La cruz de término
Perro descansa a la sombra del Mediterráneo.
La obra que más me cautiva de Rusiñol es aquella en la que el Sol causa más daño a sus posibles habitantes. En este cuadro, un perro dormita cobijado en una pequeña parcela de sombra junto a un muro tosco y estampado de musgo sucio. Parece custodiar las pertenencias del hombre que vemos al fondo, situado de espaldas a nosotros y concentrado en la vista del pequeño pueblo junto al mar. Es una postura quijotesca la del dueño del carro. Tal vez piensa que no sabe cómo continuar su camino, mientras se cubre el rostro y sufre del incordio de la tarde.
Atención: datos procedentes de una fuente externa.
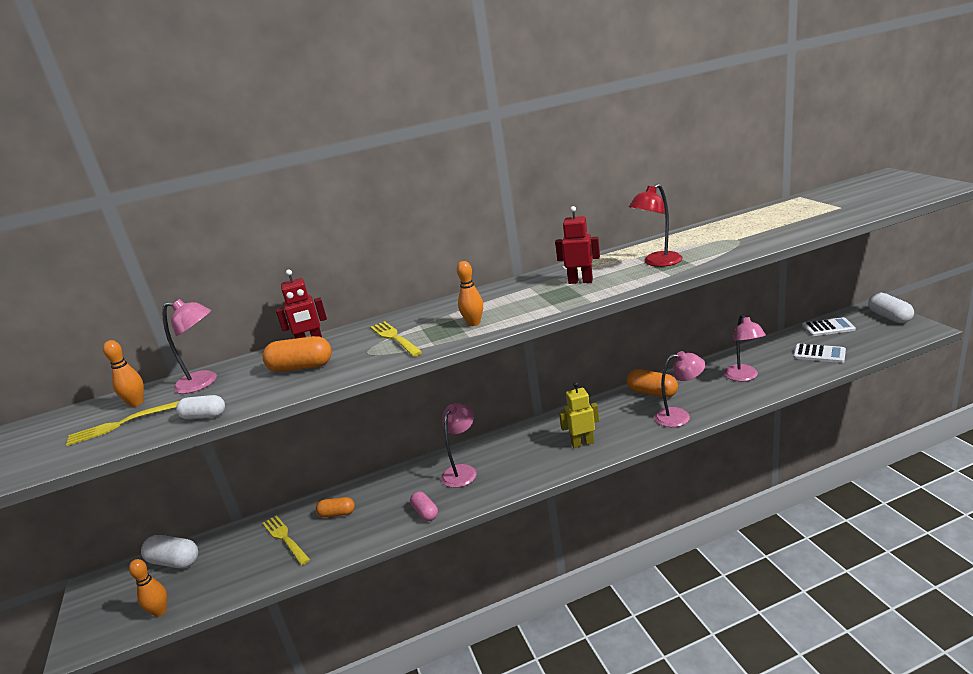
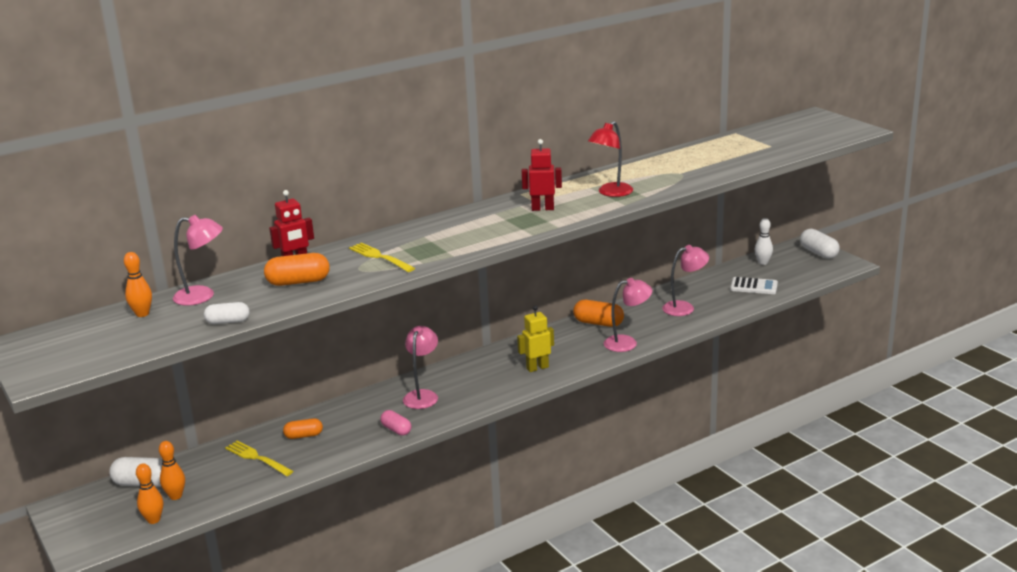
camera: 15 degrees left, 0 degrees up
(121, 424) = (142, 330): yellow fork -> none
(474, 323) = (453, 244): orange bowling pin -> orange bowling pin (176, 496)
(743, 377) = (684, 307): pink lamp -> pink lamp turned 90 degrees counterclockwise
(828, 328) = (763, 262): white calculator -> white bowling pin

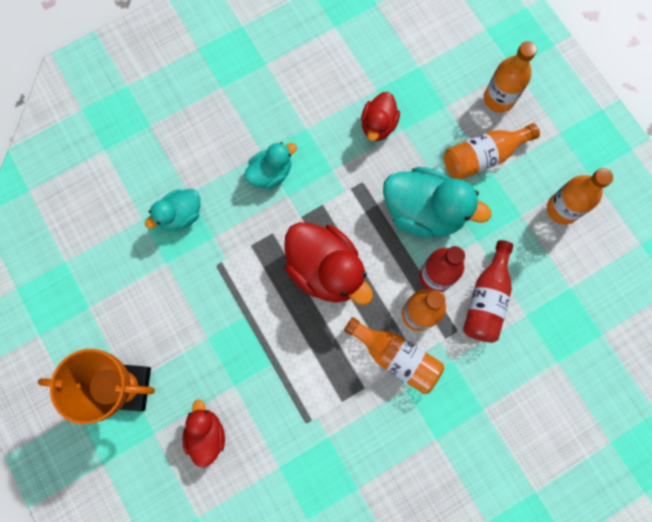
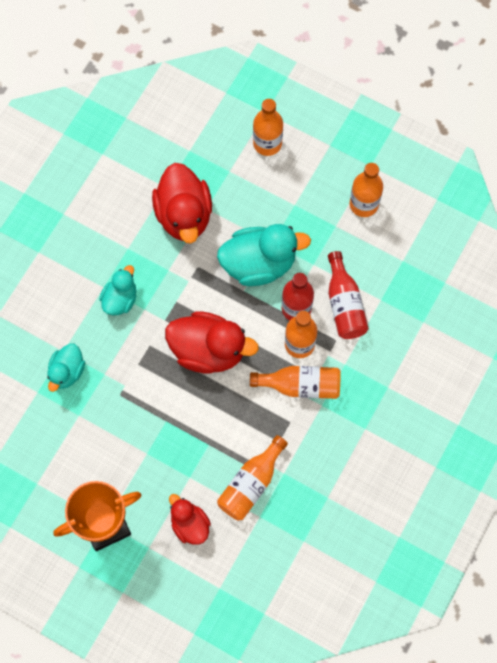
camera: 30 degrees left, 5 degrees down
(378, 125) = (184, 215): red duck -> red duck, size x1.74
(482, 157) = (280, 196): orange bottle -> orange bottle (251, 484)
Quizá, como Quijote y Sancho a su llegada a Cataluña, se empieza a dar cuenta de su condición de personaje, del sesgo de irrealidad que desciende sobre el paisaje.
La sombra que delimita la parcela del perro y la firma de Santiago Rusiñol nos muestra una cruz que queda fuera del encuadre. Se trata de una antigua señalización que suele denominarse cruz de término o humilladero, aunque yo siempre he preferido su nombre en catalán: pedró. La ciudad de Málaga (donde se encuentra esta obra) se permitió la redundancia de nombrar a un lugar Cruz de Humilladero: una localidad al norte de la provincia, y también un distrito dentro de la capital que en el imaginario de mi infancia equivalía al lugar más lejano posible. Era ese barrio al que nunca se iba y que alcanzaba proporciones de destierro.
Siempre que contemplo el botijo y el zurrón sobre la estaca y el pedazo de cielo me pregunto junto a qué mar está el perro. Y siempre me respondo lo mismo: por la diferencia de azul entre el cielo y el mar, se trata del Mediterráneo. En la época en que pintó La cruz de término, Rusiñol estaba trasladando la sede de la casa-taller Cau Ferrat de Barcelona (descrita por José Antonio Garriga Vela en su extraordinaria novela Muntaner, 38) a Sitges, donde quedaría fijado el punto de encuentro de aquella conspiración de modernistas.